# Solved: Flight Simulator 2004 and Windows 8



## SBruce (Nov 1, 2004)

I am checking on this problem for a non-member so please bear with me. Has anyone had trouble with Windows 8 and Flight Simulator 2004? THE problem is this -- when we install FS2004 it seems to go in ok but when we try to create a flight and choose an aircraft the plane does not appear in the preview screen. The plane can be flown as normal but it just doesn't appear in the preview plane. Also , I installed some new planes downloaded from AVSIM.Com &/or Flight Sim.com, they doe not even appear in the airplane library. But if I go into the EXPLORER and open the airplane file the new planes that I installed are in the proper locations but do not appear in the library as mentioned 
. I have uninstalled this program and reinstalled it at least a half dozen times but no change. Can anyone help with this problem. I cannot get the TSG Sysinfo at this time as the unit is approx. 100 miles away from my location at this time. I would appreciate any help I can get on this problem. I tried emailing Microsoft but cannot seem to get to the right location within their system. To contact them by phone is very costly so that's were I'm at.


Bruce


----------



## Macboatmaster (Jan 15, 2010)

There is a compatibility error with the Flight Simulator 2004 game.

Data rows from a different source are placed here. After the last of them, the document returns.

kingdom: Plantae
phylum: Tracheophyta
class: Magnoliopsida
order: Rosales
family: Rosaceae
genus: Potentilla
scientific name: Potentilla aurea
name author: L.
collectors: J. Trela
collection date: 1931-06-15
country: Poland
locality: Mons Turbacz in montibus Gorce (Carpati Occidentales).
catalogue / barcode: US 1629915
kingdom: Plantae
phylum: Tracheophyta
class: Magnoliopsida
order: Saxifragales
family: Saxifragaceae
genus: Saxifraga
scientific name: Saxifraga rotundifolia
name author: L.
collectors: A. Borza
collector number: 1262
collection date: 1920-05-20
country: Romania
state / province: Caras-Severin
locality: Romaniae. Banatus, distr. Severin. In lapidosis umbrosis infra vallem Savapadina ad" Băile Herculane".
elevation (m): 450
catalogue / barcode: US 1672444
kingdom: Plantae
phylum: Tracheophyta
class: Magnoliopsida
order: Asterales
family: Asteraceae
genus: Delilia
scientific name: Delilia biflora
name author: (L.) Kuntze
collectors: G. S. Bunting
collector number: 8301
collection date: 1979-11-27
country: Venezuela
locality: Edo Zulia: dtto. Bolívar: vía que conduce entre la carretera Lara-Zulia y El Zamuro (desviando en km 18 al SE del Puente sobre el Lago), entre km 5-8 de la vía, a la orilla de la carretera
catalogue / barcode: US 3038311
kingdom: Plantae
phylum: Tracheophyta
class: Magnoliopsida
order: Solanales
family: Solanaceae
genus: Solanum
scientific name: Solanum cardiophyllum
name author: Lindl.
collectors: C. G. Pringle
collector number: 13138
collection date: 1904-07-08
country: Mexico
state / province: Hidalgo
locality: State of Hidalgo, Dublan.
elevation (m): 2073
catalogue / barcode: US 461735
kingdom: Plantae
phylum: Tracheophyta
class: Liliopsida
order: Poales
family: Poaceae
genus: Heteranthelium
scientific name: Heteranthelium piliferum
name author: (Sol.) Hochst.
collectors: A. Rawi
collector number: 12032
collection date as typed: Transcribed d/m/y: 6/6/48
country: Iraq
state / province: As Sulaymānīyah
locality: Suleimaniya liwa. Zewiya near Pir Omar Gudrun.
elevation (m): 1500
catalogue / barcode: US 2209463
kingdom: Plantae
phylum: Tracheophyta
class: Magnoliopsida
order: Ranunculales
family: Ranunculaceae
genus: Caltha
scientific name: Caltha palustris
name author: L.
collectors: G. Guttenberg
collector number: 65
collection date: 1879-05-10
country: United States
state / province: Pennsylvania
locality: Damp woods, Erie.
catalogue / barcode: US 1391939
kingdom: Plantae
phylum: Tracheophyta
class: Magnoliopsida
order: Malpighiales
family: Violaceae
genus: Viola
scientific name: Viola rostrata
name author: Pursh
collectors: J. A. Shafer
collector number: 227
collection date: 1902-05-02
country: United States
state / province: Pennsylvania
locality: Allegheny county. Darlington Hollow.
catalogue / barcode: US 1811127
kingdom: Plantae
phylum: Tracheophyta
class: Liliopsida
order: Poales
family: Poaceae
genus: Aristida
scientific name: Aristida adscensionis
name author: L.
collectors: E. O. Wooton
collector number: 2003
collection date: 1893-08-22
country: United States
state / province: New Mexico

Windows 8, being the latest in Windows genre of operating system requires latest softwares to run with.

The game is preety old and don't conform to the requirments of Windows8 compatibility.

*Flight Sim X is compatible*

*The only chance for 2004 is as below but I do not think it will work*

There is a feature built in every Windows which is Backward Compatibility, which helps newer windows to run older programs but the Flight Simulator is too old.
Try to run the game in compatibility mode,
Right Click on the Game Icon and from the menu select Run in compatibility mode, and select Windows previous versions mask. If this method fails, you are back to FS X


----------



## Macboatmaster (Jan 15, 2010)

Received by PM


> Macboatmaster--sorry for my reply but I was waiting for possible other answers to my request but have received only yours. I will forward this information onto my friend in need as he is getting a little frazzled over this. I have tried all sorts of methods to contact Microsoft customer service but they do not seem to worried about any of this so I will mark this as solve and forge ahead into the wild blue yonder.
> Thanks again for your help.


----------